A+: Laser printer fundamentals

The laser ('electrophotographic') printer was invented in 1971, and first sold in 1984. It uses 'toner', a black or colored substance mixed with iron oxide so electrostatic charges can move it, plus a polyester resin which melts into the paper.


Toner cartridges add a developer/carrier as well as contain the toner. A drum or belt is also normally built into the cartridge, along with a scraper blade which removes excess toner. When a laser beam strikes the drum or belt, a photo-sensitive coating gives up a charge, so the toner will stick to the drum or belt where needed. The drum/belt not hit by the laser beam are statically charged so toner won't stick to it.
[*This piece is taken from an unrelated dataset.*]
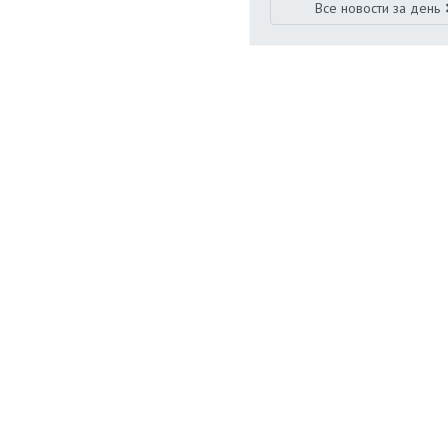
Все новости за день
A high voltage power supply in the laser printer generates the charge; that power supply is dangerous, can threaten your life, and should never be opened up.
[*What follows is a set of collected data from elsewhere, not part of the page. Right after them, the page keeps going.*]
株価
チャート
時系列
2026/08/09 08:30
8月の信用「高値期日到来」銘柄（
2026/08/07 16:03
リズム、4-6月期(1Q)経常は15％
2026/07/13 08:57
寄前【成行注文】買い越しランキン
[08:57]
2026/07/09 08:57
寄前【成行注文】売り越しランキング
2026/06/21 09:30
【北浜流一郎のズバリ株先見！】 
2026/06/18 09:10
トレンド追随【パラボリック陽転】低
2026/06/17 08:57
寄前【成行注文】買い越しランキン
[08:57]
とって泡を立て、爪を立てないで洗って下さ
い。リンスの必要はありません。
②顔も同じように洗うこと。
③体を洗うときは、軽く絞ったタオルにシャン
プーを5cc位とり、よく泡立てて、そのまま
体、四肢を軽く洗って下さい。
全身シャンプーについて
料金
A transfer corona wire or roller (roller-based systems are faster) moves the toner from the drum to the paper. A static eliminator strip drains the charge from the paper once the toner is fused to the paper.
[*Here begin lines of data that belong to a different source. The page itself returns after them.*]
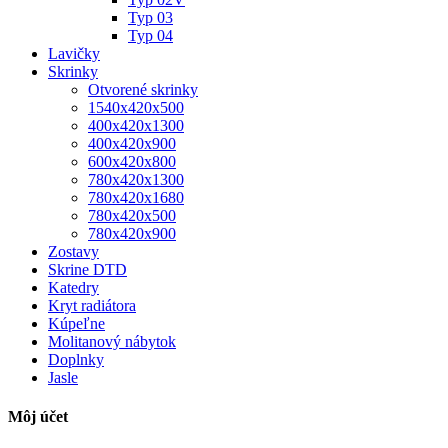
Typ 03
Typ 04
Lavičky
Skrinky
Otvorené skrinky
1540x420x500
400x420x1300
400x420x900
600x420x800
780x420x1300
780x420x1680
780x420x500
780x420x900
Zostavy
Skrine DTD
Katedry
Kryt radiátora
Kúpeľne
Molitanový nábytok
Doplnky
Jasle
Môj účet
Okidata and Panasonic created LED printers to compete with laser printers. They're less expensive and less complicated, but also print at a lower resolution (300 dpi instead of the 600 dpi or above of lasers and better bubble jet printers). The charging roller and erasing lamp are not in the toner cartridge, and are instead in a separate replacable assembly. The laser assembly is replaced by a row of LEDs which blink on and off as the belt or drum turns.